Let’s consider the problem posed by a recent client’s admissions that he had hit his girlfriend. Guy hitting girl equals problem. Growing up as men in society, we hear repeatedly a universal truths: "men don’t hit girls." Period. Ever. So when we have a client who has done that – struck a woman – you need to talk about it early and often with potential jurors because it goes against this deep seated belief we have as men. We talk it out and see if the jurors can get past it and get to the issue that they must decide.
Of course all this talk about inclusion is in some ways just talk. At the end of the day the lawyer has to decide which jurors represent the biggest obstacle to a fair trial based on their answers and their experience. With thousands of dollars paid to jury consultants, I have never forgotten the words of the Hat – "experience trumps everything else." He is right about that. Any juror who has had an experience with domestic violence cannot help but have a predisposition one way or the other in a domestic violence case. If you can get them talking they will tell you whether they can serve fairly.
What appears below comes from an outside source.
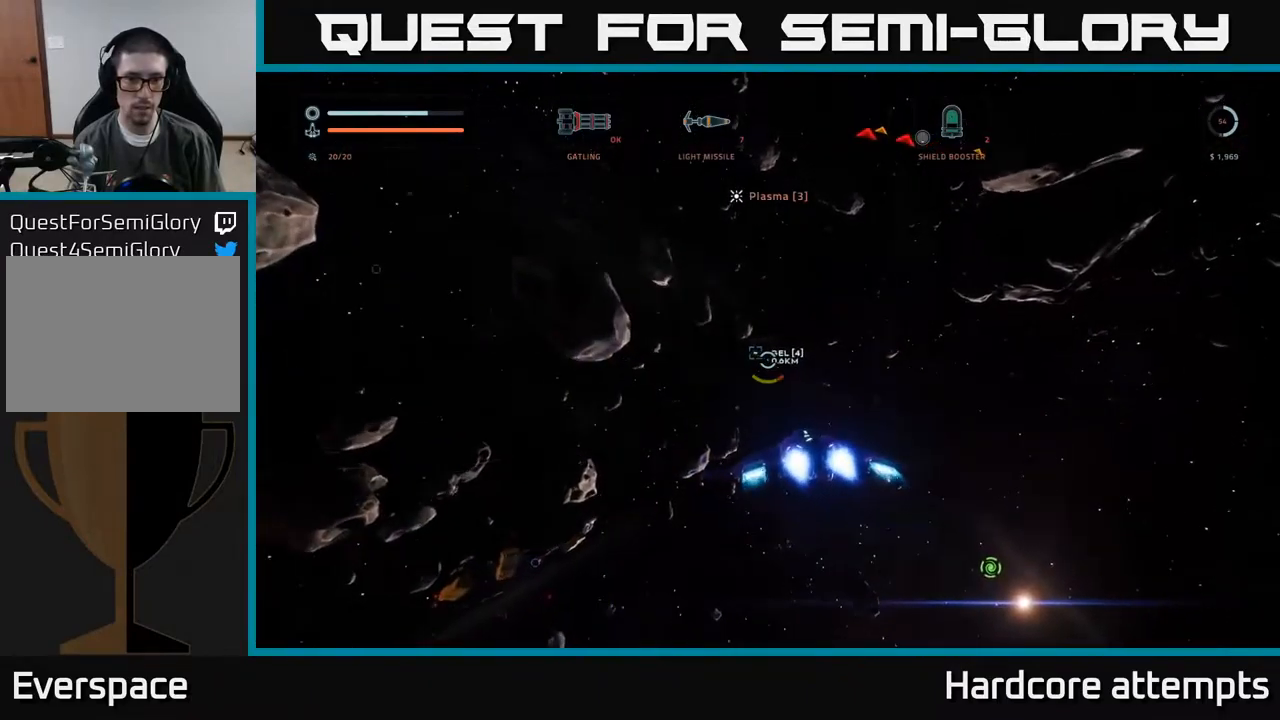
{"buttons": [], "left_stick": "up-left", "right_stick": "down-left", "events": [[166, "right_stick", "center"], [300, "right_stick", "down-left"], [383, "L1", "up"], [433, "left_stick", "up-left"]]}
But back to the question – what did we learn?
First, we learned that the TLC process works to identify the potential trouble spots with jurors. Spence says that if you are willing to show the jurors your weakness (area of concern) they will talk about their own fears. I think that is exactly what happened in both cases. In the manslaughter case I talked about my fear that people might immediately conclude a person with poor vision has no place driving on the road. The jurors opened up about that weakness and talked through their perceptions. From that we made some inroads into building a relationship with the jurors. They understood that they could look to us for the answers in the case, and they could trust us to be honest about the evidence.
The second thing we learned was that having the jury consultant is a huge help but you can get past the benefit of that expertise by taking more preparation time for voir dire. Given my choices, I would always enlist the aid of a consultant, but even the best consultant cannot pick your jury. The lawyer is ultimately going to have to make the tough call about who should stay and who should go. The consultant I use always asks me what ONE question I would ask if I could only ask one. From that one question we need to be able to expose our concern to the jury and get them talking about how they feel.
Getting ready for trial? Worried about picking that jury? Get a copy of Gerry Spence’s book "Win Your Case" and read the chapter on jury selection. That is a great starting point for the TLC method that consistently works for us.